藤堂さん家の複雑な家庭の事情
質問を繰り返すものの、手に取った小皿を冷蔵庫から出す。


「買ってきた事黙ってりゃ、あった事すら分かんないんだから気にしなくていいよ」

心実がそう言った時には食卓に座り、ラップを外してイチゴにフォークを突き刺していた。


「いただきます!」

琢の嬉しそうな声に、「どうぞ」と返答した心実は、2つのコップに麦茶を淹れて琢の向かい側に腰を下ろす。


そしてコップのひとつを琢の目の前に置くと、もう1つのコップの麦茶を半分ほど一気に喉に流し込んだ。


「母ちゃんも食べる?」

「あたしはいいから食べちゃいな」

生クリームを口の端に付ける琢に、心実は笑って答えてコップを食卓に置き、今日の新聞に挟んであった広告でも見ようかと、食卓の隅に置いてあった新聞に手を伸ばす。
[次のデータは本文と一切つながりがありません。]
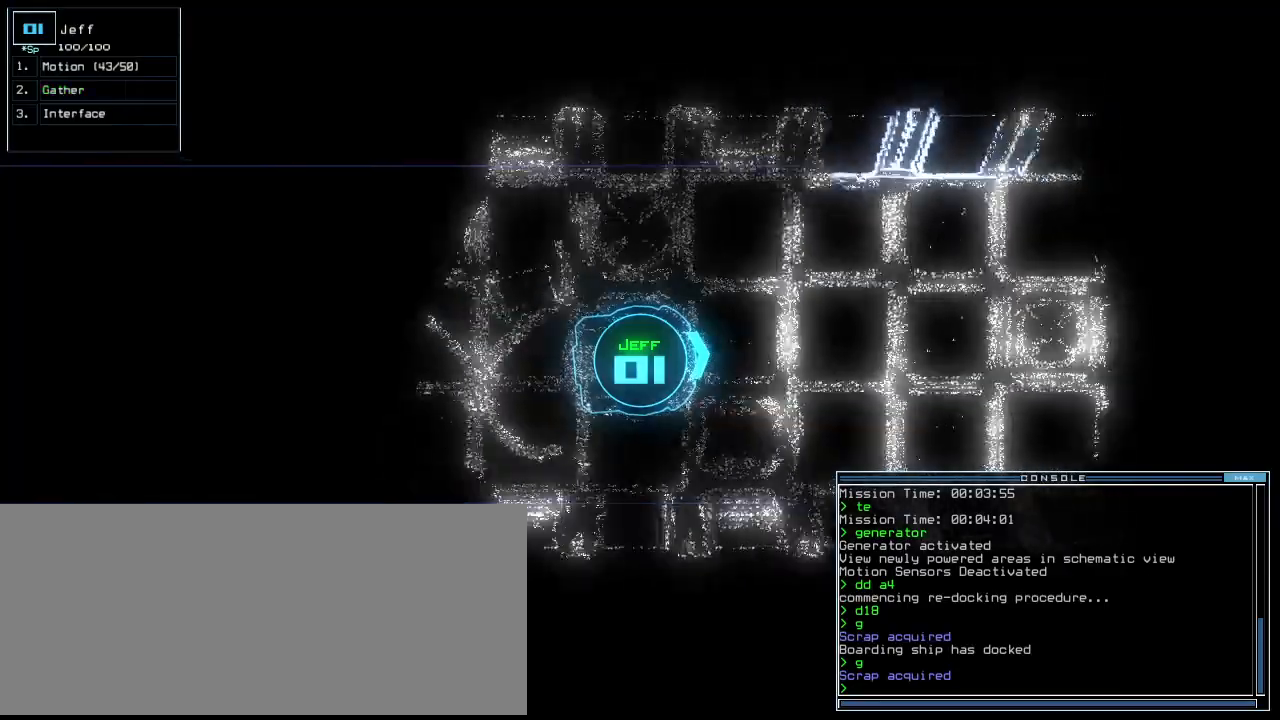
{"keys": ["up"], "events": []}
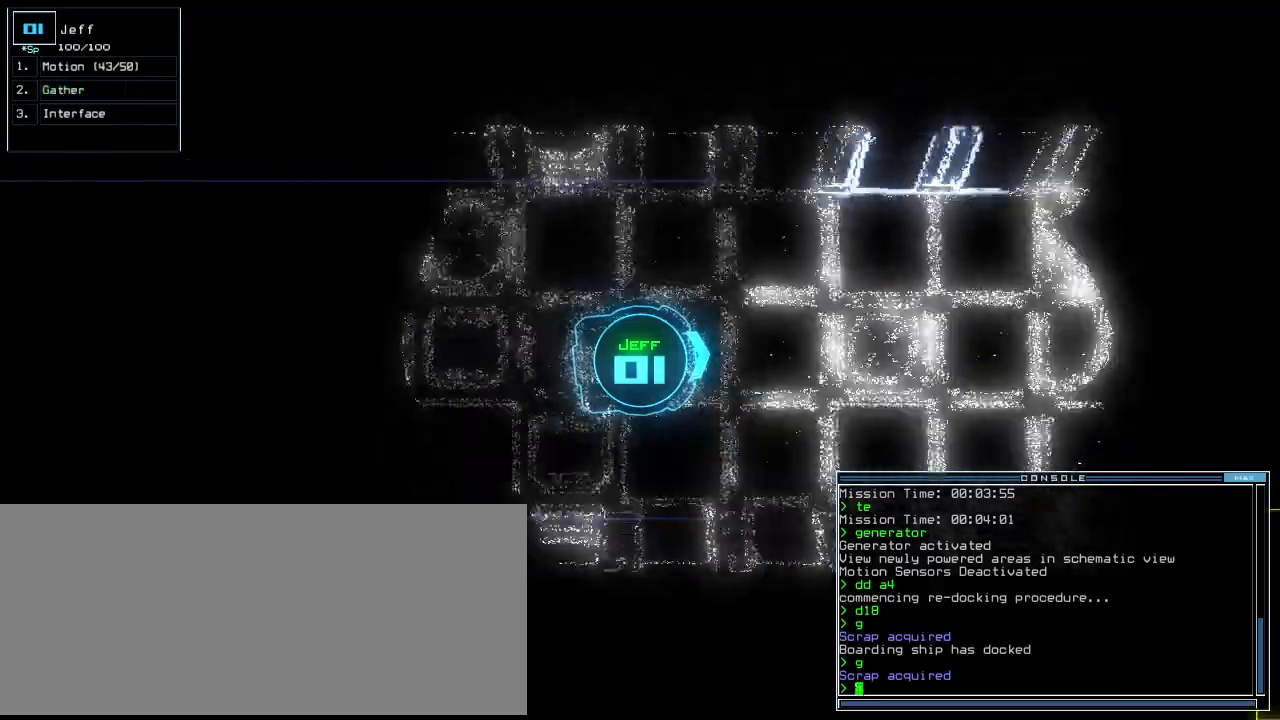
{"keys": ["right", "up"], "events": [[480, "right", "down"]]}
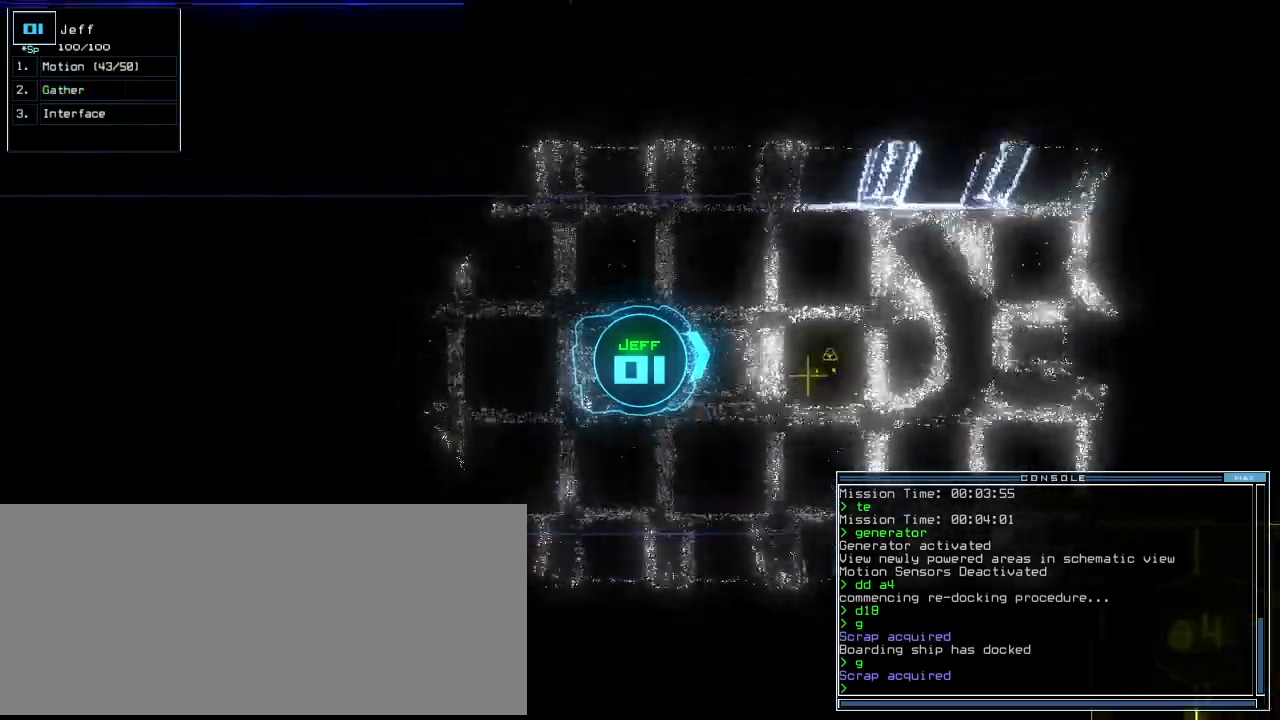
{"keys": ["up"], "events": [[40, "right", "up"], [320, "g", "down"], [400, "g", "up"], [400, "return", "down"], [500, "return", "up"]]}
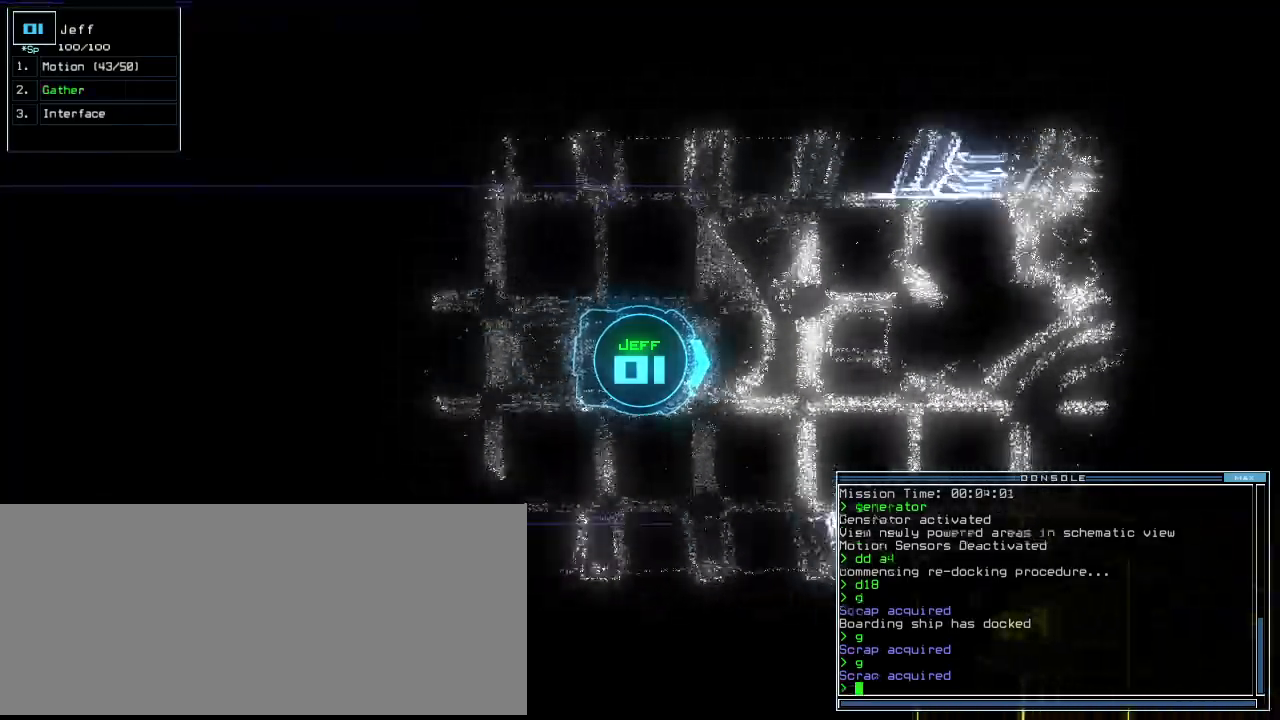
{"keys": ["up"], "events": []}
今日はケーキを買いに遠出した所為と、ケーキ屋に並んでいた所為で、時間がなくてゆっくりと買い物が出来なかったから、明日はスーパーを回って、安い食材を色々買い込もうかと――広告を見ていた心実は、ふと顔を上げた。


「琢、どうしたの?」

目の前の琢はフォークを置き、麦茶を飲んでいる。


すっかり食べ終わったって顔をしてる琢の前には、まだ半分残っているショートケーキ。


そのショートケーキには、さっき外したラップが再び被せられていた。